Dimitar, a resident of Bitola in southern Macedonia, said he's been waiting since he was a child for programmes to be implemented. Many would improve his life.
"I have many problems, because I feel very different from the others by the fact that I cannot enter where I want," Dimitar, who would not give his last name because of his physical condition, told SETimes. "Everyone perceives me strangely. I feel uncomfortable, so do not get to finish my work. I send my relatives and friends to carry documents to institutions, if I need something."
Macedonia passed a law in 2003 requiring that all buildings be accessible to the handicapped. But nearly a decade later, an effort to put wheelchair ramps on some ministry buildings is only "in its initial phase," according to the ministry of labour and social policy.
In Kosovo, NGO Handicap Kosova chairman Gezim Abazi told SETimes "Formally, there is satisfactory progress in regards to the needs of handicapped people. But in practice, things are different, as there is no implementation of the strategy or the laws, which makes me deeply upset," Abazi told SETimes.

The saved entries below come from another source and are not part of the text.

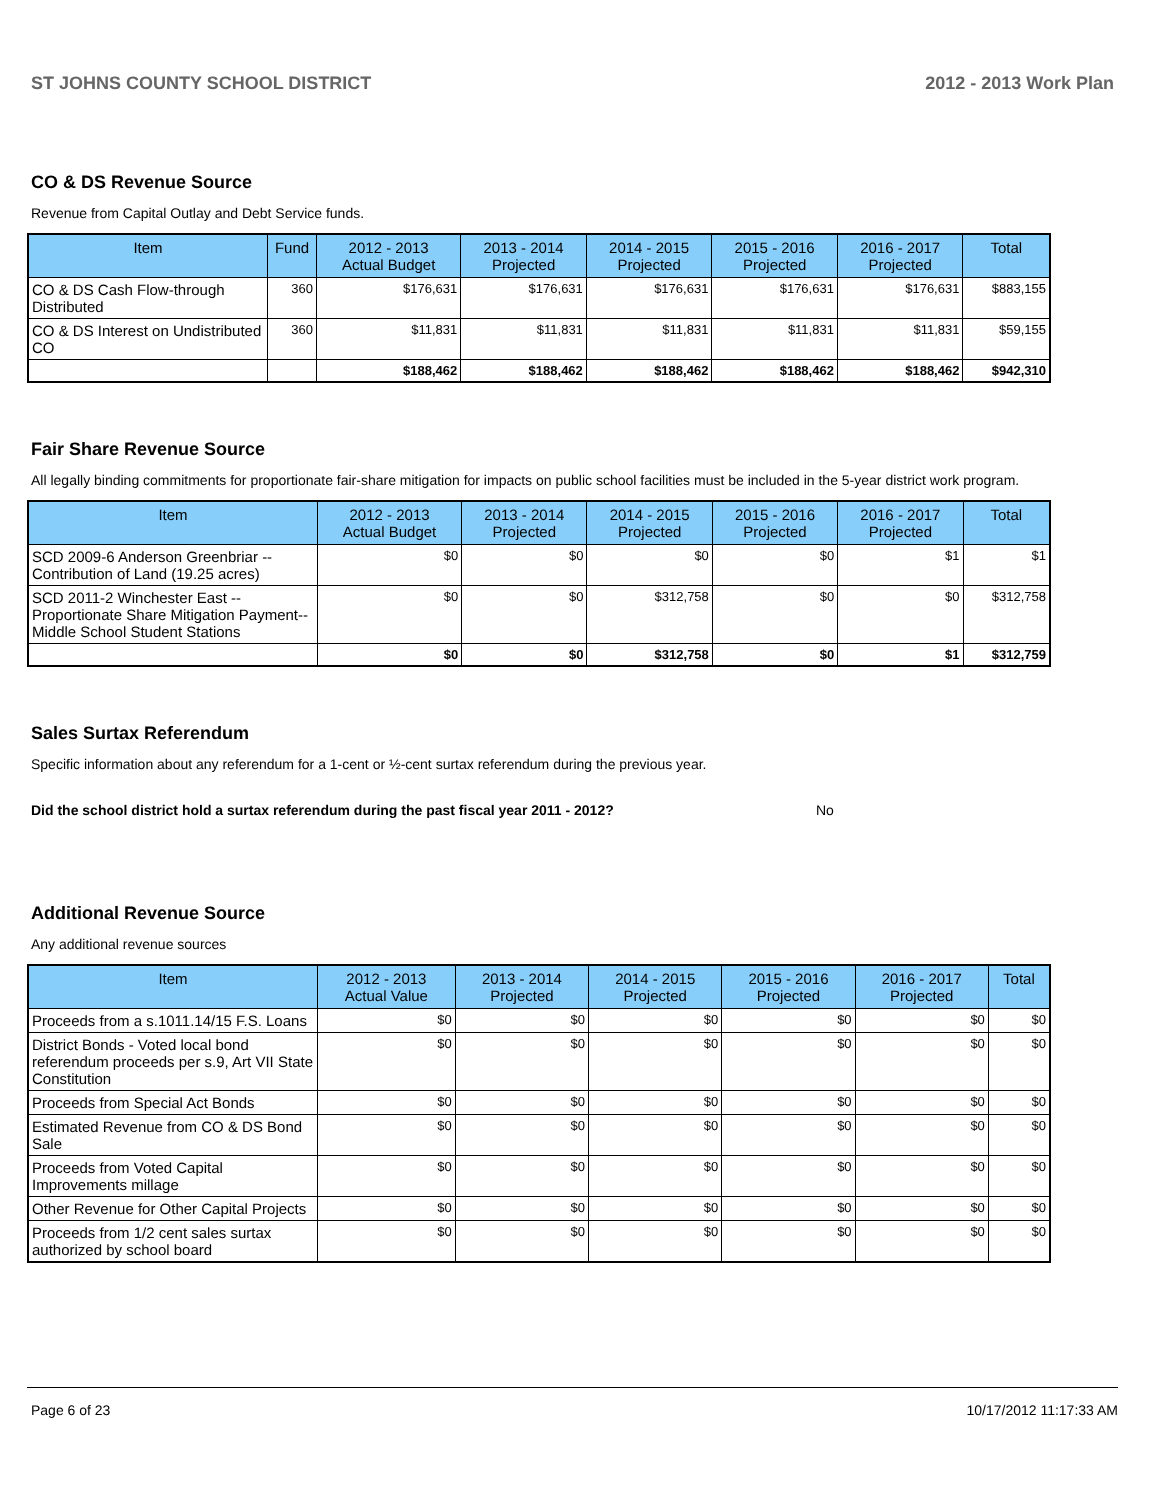ST JOHNS COUNTY SCHOOL DISTRICT 2012 - 2013 Work Plan
CO & DS Revenue Source
Revenue from Capital Outlay and Debt Service funds.
| Item | Fund | 2012 - 2013 Actual Budget | 2013 - 2014 Projected | 2014 - 2015 Projected | 2015 - 2016 Projected | 2016 - 2017 Projected | Total |
| --- | --- | --- | --- | --- | --- | --- | --- |
| CO & DS Cash Flow-through Distributed | 360 | $176,631 | $176,631 | $176,631 | $176,631 | $176,631 | $883,155 |
| CO & DS Interest on Undistributed CO | 360 | $11,831 | $11,831 | $11,831 | $11,831 | $11,831 | $59,155 |
| | | $188,462 | $188,462 | $188,462 | $188,462 | $188,462 | $942,310 |
Fair Share Revenue Source
All legally binding commitments for proportionate fair-share mitigation for impacts on public school facilities must be included in the 5-year district work program.
| Item | 2012 - 2013 Actual Budget | 2013 - 2014 Projected | 2014 - 2015 Projected | 2015 - 2016 Projected | 2016 - 2017 Projected | Total |
| --- | --- | --- | --- | --- | --- | --- |
| SCD 2009-6 Anderson Greenbriar -- Contribution of Land (19.25 acres) | $0 | $0 | $0 | $0 | $1 | $1 |
| SCD 2011-2 Winchester East -- Proportionate Share Mitigation Payment-- Middle School Student Stations | $0 | $0 | $312,758 | $0 | $0 | $312,758 |
| | $0 | $0 | $312,758 | $0 | $1 | $312,759 |
Sales Surtax Referendum
Specific information about any referendum for a 1-cent or ½-cent surtax referendum during the previous year.
Did the school district hold a surtax referendum during the past fiscal year 2011 - 2012? No
Additional Revenue Source
Any additional revenue sources
| Item | 2012 - 2013 Actual Value | 2013 - 2014 Projected | 2014 - 2015 Projected | 2015 - 2016 Projected | 2016 - 2017 Projected | Total |
| --- | --- | --- | --- | --- | --- | --- |
| Proceeds from a s.1011.14/15 F.S. Loans | $0 | $0 | $0 | $0 | $0 | $0 |
| District Bonds - Voted local bond referendum proceeds per s.9, Art VII State Constitution | $0 | $0 | $0 | $0 | $0 | $0 |
| Proceeds from Special Act Bonds | $0 | $0 | $0 | $0 | $0 | $0 |
| Estimated Revenue from CO & DS Bond Sale | $0 | $0 | $0 | $0 | $0 | $0 |
| Proceeds from Voted Capital Improvements millage | $0 | $0 | $0 | $0 | $0 | $0 |
| Other Revenue for Other Capital Projects | $0 | $0 | $0 | $0 | $0 | $0 |
| Proceeds from 1/2 cent sales surtax authorized by school board | $0 | $0 | $0 | $0 | $0 | $0 |
Page 6 of 23 10/17/2012 11:17:33 AM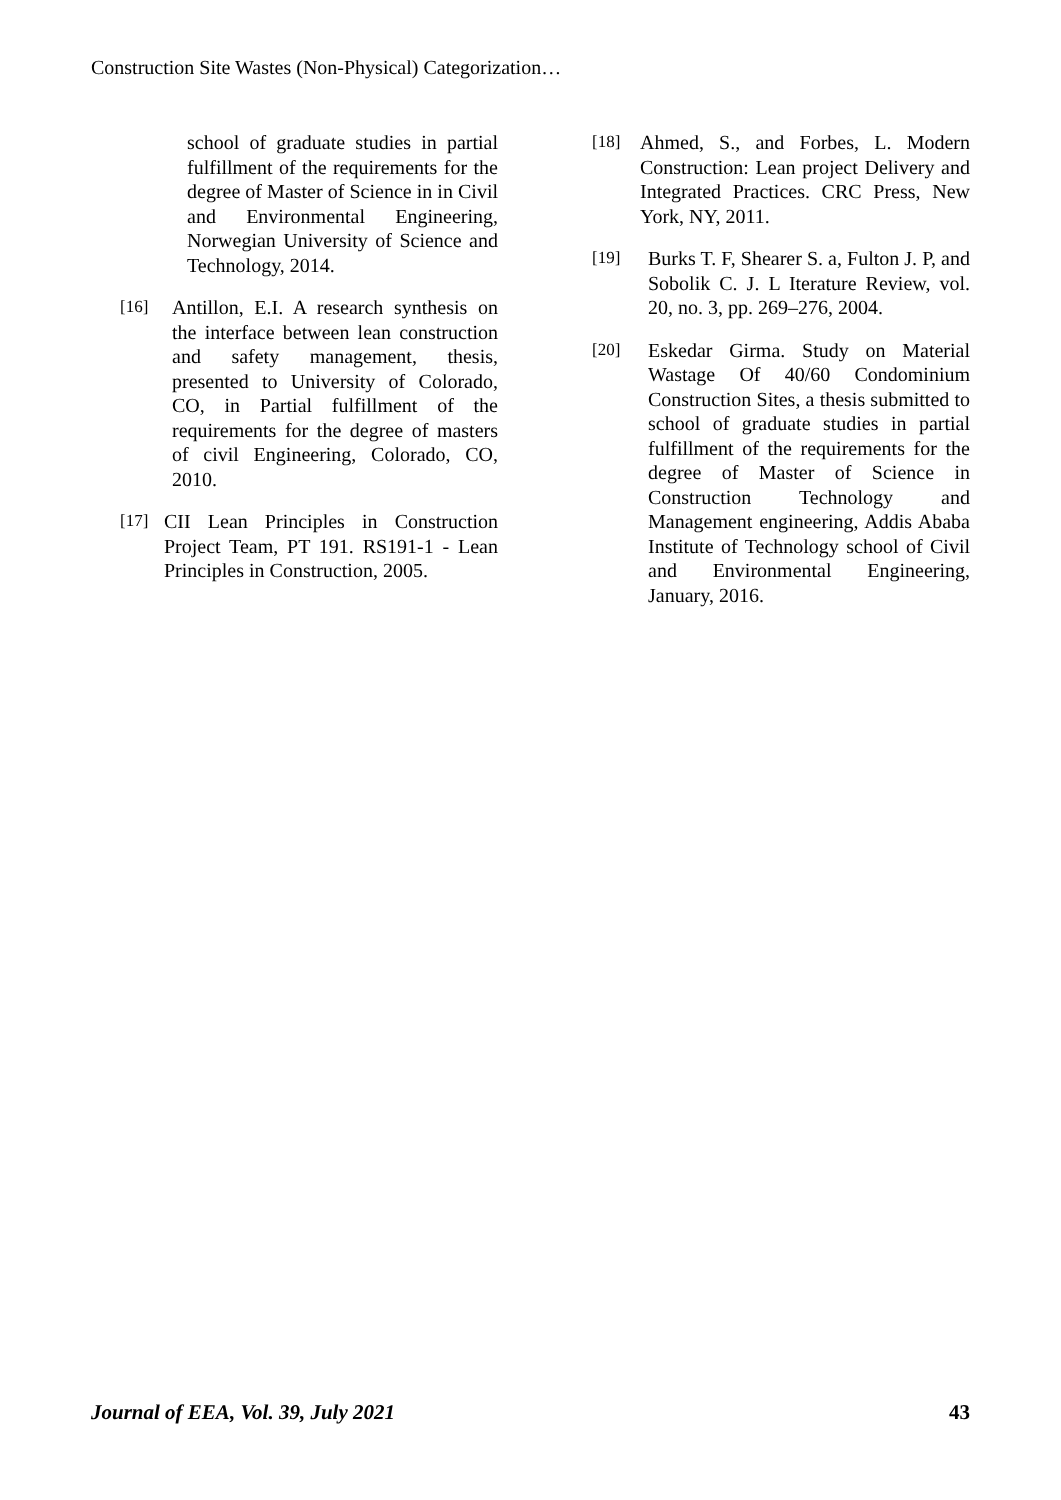Construction Site Wastes (Non-Physical) Categorization…
school of graduate studies in partial fulfillment of the requirements for the degree of Master of Science in in Civil and Environmental Engineering, Norwegian University of Science and Technology, 2014.
[16] Antillon, E.I. A research synthesis on the interface between lean construction and safety management, thesis, presented to University of Colorado, CO, in Partial fulfillment of the requirements for the degree of masters of civil Engineering, Colorado, CO, 2010.
[17] CII Lean Principles in Construction Project Team, PT 191. RS191-1 - Lean Principles in Construction, 2005.
[18] Ahmed, S., and Forbes, L. Modern Construction: Lean project Delivery and Integrated Practices. CRC Press, New York, NY, 2011.
[19] Burks T. F, Shearer S. a, Fulton J. P, and Sobolik C. J. L Iterature Review, vol. 20, no. 3, pp. 269–276, 2004.
[20] Eskedar Girma. Study on Material Wastage Of 40/60 Condominium Construction Sites, a thesis submitted to school of graduate studies in partial fulfillment of the requirements for the degree of Master of Science in Construction Technology and Management engineering, Addis Ababa Institute of Technology school of Civil and Environmental Engineering, January, 2016.
Journal of EEA, Vol. 39, July 2021 43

Many of the region's governments are taking slow measures towards the fix.
"The government has several times brought solutions to overcome these problems and many institutions have undertaken activities to build ramps and lifts for this category of citizens. But not all institutions have them, so the government remains committed to overcome these obstacles," Pavle Sazdov, president of the Inter-Parliamentary Group on the Rights of Persons with Disabilities, told SETimes.
Between 2001 and 2005, a campaign was started in Romania under the slogan "Cities for all" and deployed in 23 counties. "What's the situation today, after seven years? Almost the same," Mihalcea told SETimes.
Greece took significant strides towards accessibility in 2003, ahead of the Athens Olympic Games. Funds were used towards massive work to make the city accessible. Ramps were created for wheelchairs, and specially designed walkways for the blind were installed throughout the city.
But Athens remains an anomaly.
Except for new buildings in most Balkan cities, many institutions remain inaccessible for people with disabilities -- either because they are considered historic monuments or require significant investments to get the new installations.
Tram stations, train stations, taxis -- all remain nightmares for a person with a disability.
"Unfortunately, it is the NGOs that supervise if the specific laws are applied and access facilitated for people with disabilities. Any other proposal meant to enhance accessibility for them hit a wall which is called 'the financial crisis,'" Mihalcea said.
The European Disability Forum suggests that the perception that fully accessible buildings are more expensive to build is a myth.
"In fact, building accessible infrastructure costs no more money than building inaccessible ones and actually creates added value for the industry since a building that meets accessibility requirements will be able to adapt more easily to changing needs, including the aging or emerging disabilities of its occupants, " it said in a March 2012 report.
Southeast European Times correspondent Paul Ciocoiu in Bucharest contributed to this report.